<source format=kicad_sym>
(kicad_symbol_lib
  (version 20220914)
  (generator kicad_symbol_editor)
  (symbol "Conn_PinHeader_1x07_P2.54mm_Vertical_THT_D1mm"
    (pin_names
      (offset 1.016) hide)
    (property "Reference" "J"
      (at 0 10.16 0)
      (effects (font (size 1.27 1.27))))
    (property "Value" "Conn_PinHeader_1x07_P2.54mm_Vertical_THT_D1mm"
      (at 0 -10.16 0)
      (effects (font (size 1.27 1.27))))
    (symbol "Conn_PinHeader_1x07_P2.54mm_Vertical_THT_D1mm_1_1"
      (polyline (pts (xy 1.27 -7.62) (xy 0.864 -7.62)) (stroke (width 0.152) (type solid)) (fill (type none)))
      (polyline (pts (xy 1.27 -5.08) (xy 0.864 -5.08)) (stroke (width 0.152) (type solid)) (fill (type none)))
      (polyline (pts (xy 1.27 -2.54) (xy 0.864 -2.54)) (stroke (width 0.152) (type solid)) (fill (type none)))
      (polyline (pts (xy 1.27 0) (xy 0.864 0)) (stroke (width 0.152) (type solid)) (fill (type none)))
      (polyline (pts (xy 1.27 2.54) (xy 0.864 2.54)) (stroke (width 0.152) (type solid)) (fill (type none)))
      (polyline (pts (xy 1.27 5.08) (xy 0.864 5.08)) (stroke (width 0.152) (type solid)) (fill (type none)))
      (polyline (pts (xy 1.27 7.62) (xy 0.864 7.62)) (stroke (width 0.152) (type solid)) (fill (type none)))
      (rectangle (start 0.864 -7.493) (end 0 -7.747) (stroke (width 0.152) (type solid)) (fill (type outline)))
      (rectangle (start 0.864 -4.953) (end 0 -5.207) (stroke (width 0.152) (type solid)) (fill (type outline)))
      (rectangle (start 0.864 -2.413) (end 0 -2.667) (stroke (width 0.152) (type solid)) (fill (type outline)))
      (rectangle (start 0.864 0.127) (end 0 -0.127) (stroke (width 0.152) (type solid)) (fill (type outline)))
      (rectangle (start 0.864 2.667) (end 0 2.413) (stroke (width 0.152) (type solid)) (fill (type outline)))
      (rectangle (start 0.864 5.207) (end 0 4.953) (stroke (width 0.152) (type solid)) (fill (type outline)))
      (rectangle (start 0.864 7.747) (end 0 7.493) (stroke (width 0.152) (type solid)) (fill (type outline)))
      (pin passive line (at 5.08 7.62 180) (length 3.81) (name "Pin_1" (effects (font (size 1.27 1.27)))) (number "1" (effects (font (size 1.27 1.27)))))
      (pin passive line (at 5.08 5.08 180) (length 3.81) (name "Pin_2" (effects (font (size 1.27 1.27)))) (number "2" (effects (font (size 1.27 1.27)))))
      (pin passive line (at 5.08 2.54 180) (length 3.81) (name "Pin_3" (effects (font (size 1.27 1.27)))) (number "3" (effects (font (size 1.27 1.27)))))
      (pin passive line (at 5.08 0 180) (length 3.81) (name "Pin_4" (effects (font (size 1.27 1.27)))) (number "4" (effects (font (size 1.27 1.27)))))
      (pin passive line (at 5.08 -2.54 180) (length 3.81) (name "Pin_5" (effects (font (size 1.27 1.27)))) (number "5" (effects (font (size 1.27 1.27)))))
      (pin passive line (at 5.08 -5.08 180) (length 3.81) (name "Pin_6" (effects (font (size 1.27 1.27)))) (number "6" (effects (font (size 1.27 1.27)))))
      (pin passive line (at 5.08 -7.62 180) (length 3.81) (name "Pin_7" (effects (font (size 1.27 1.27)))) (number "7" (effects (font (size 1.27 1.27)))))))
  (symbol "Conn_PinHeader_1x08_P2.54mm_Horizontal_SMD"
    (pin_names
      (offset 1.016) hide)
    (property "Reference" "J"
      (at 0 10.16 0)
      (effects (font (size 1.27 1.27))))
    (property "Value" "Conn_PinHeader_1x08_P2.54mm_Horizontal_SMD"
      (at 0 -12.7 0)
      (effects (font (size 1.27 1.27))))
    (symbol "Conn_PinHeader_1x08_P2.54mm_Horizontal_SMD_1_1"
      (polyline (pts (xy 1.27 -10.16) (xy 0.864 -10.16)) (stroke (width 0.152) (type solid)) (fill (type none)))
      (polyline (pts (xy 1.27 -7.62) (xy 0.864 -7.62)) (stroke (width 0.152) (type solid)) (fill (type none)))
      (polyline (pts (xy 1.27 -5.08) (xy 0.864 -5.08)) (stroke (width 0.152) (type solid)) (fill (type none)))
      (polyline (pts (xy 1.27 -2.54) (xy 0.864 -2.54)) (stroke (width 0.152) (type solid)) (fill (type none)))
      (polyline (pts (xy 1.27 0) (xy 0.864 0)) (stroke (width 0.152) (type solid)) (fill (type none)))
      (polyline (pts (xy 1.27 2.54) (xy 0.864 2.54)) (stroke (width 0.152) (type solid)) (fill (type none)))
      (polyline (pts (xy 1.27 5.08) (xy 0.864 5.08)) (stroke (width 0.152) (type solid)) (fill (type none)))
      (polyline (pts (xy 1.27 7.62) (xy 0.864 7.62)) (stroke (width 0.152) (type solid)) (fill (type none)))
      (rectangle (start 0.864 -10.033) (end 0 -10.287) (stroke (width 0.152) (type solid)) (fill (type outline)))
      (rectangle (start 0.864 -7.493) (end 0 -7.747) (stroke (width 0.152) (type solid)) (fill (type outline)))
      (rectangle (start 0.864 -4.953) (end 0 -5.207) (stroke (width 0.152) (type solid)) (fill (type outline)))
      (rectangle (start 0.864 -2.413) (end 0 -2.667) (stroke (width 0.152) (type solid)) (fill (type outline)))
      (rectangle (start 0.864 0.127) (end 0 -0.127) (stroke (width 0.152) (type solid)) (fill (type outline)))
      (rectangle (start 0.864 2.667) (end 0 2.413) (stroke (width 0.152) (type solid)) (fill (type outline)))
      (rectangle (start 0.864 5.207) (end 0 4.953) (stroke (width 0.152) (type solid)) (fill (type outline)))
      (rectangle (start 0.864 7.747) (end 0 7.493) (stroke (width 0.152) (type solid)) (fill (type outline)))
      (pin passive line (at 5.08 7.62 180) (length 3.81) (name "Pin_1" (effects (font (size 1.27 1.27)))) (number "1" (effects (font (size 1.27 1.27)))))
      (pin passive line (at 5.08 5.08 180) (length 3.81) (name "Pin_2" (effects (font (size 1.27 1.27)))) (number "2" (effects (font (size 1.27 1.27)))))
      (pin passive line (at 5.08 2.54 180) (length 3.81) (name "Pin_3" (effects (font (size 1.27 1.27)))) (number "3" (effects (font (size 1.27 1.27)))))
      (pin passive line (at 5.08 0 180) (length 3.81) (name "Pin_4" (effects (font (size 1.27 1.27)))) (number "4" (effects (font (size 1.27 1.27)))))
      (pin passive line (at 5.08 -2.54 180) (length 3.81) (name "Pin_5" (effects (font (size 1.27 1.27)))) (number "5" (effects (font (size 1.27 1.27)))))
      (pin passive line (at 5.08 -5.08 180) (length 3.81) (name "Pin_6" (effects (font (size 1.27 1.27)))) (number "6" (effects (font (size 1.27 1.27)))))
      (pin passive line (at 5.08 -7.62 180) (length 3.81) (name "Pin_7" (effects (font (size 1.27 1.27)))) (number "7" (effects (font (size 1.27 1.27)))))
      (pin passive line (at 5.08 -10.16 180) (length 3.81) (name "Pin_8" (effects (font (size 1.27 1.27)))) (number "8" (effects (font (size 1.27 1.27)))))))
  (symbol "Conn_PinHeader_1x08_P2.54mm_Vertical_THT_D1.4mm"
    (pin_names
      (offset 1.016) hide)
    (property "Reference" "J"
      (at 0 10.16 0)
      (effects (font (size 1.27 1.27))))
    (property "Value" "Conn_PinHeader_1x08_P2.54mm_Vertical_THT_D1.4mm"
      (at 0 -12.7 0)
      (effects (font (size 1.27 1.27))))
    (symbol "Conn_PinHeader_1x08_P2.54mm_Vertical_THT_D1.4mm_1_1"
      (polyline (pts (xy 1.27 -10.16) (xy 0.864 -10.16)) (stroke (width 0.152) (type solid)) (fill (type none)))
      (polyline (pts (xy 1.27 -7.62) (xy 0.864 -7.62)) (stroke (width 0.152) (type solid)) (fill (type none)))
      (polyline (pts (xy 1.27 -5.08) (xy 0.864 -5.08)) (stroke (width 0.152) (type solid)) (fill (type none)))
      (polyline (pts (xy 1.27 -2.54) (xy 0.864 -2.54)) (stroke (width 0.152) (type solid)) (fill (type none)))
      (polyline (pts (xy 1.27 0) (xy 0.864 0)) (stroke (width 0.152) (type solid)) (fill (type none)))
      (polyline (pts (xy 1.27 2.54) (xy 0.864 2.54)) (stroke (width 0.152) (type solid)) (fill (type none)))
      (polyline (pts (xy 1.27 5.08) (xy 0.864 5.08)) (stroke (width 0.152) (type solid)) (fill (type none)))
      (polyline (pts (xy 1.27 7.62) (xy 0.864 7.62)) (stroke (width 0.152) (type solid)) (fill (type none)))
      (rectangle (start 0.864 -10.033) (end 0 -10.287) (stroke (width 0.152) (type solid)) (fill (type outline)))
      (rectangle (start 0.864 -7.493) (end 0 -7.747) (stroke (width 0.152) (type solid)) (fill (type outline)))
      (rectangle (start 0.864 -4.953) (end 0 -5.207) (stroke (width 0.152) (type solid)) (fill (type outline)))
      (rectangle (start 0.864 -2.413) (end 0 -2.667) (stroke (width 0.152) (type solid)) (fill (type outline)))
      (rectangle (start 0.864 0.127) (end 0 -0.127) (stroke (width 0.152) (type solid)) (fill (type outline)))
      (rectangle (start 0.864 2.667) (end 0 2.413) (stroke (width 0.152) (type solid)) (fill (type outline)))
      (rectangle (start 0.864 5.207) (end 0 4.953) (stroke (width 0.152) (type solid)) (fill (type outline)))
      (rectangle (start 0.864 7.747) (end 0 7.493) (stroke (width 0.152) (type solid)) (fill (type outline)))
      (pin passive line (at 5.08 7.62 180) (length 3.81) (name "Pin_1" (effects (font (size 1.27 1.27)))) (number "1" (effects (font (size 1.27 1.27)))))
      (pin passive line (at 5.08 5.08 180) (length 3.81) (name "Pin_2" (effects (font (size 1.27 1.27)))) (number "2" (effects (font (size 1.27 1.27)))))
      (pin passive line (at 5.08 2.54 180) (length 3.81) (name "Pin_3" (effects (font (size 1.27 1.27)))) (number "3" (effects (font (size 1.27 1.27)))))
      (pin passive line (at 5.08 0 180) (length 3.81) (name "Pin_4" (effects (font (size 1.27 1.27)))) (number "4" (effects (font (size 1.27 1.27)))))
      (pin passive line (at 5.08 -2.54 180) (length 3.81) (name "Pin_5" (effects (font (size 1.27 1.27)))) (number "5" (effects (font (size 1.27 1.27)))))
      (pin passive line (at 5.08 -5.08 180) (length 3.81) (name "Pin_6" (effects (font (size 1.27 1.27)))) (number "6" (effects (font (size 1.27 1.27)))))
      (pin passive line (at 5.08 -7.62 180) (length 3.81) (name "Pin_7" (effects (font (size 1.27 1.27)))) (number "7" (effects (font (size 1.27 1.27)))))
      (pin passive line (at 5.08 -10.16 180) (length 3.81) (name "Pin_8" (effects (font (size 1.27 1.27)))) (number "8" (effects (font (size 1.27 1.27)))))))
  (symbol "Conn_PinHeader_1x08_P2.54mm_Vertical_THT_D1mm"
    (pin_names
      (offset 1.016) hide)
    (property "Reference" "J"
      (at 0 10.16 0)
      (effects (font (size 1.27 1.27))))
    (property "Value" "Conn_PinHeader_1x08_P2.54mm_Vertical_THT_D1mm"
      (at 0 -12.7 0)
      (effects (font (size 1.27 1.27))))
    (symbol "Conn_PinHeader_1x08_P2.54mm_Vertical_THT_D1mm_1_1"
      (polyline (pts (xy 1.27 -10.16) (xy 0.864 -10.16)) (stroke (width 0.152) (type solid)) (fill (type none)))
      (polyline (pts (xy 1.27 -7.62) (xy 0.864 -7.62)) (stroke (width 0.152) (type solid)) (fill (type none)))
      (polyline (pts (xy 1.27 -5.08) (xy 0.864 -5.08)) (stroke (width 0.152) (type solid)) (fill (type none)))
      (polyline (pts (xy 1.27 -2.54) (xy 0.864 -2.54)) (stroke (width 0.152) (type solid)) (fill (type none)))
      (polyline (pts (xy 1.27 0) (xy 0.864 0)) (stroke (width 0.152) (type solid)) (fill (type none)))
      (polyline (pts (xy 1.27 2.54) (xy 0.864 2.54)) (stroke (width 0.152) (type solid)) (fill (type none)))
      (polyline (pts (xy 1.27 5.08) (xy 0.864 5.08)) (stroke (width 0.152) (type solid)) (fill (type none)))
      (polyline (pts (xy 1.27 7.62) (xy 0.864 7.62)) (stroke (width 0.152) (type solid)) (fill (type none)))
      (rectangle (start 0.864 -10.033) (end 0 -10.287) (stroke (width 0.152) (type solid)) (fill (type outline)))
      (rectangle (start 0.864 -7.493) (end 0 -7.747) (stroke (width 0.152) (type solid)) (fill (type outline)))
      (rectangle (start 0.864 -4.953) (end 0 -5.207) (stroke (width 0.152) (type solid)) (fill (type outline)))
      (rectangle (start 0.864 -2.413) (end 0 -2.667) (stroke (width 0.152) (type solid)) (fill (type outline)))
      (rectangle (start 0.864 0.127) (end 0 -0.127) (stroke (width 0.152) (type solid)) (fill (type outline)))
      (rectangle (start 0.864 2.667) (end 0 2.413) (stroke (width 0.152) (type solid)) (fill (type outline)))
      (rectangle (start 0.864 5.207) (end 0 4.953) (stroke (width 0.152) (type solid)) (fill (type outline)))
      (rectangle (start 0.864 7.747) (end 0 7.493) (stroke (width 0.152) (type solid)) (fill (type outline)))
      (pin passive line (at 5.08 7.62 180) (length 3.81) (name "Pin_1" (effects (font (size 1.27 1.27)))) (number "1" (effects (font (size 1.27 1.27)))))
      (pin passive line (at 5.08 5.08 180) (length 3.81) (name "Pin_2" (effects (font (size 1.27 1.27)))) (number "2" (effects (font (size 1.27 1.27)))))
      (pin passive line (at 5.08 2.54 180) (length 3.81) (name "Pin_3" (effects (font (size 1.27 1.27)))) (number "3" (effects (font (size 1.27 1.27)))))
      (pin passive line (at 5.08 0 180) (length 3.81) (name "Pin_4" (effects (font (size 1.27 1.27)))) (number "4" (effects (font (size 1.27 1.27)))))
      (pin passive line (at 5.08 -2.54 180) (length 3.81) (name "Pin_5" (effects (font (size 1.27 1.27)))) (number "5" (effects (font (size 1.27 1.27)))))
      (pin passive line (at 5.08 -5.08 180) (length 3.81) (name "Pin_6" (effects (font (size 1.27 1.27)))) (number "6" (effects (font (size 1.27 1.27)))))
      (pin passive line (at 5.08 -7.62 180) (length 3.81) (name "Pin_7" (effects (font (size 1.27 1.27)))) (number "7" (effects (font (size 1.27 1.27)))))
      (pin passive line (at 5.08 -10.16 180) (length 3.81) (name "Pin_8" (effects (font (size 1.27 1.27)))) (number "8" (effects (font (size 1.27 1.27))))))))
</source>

===

* [Your instructions]
Select every line of the records holding the string "Value".

* [Answer box]
    (property "Value" "Conn_PinHeader_1x07_P2.54mm_Vertical_THT_D1mm"
    (property "Value" "Conn_PinHeader_1x08_P2.54mm_Horizontal_SMD"
    (property "Value" "Conn_PinHeader_1x08_P2.54mm_Vertical_THT_D1.4mm"
    (property "Value" "Conn_PinHeader_1x08_P2.54mm_Vertical_THT_D1mm"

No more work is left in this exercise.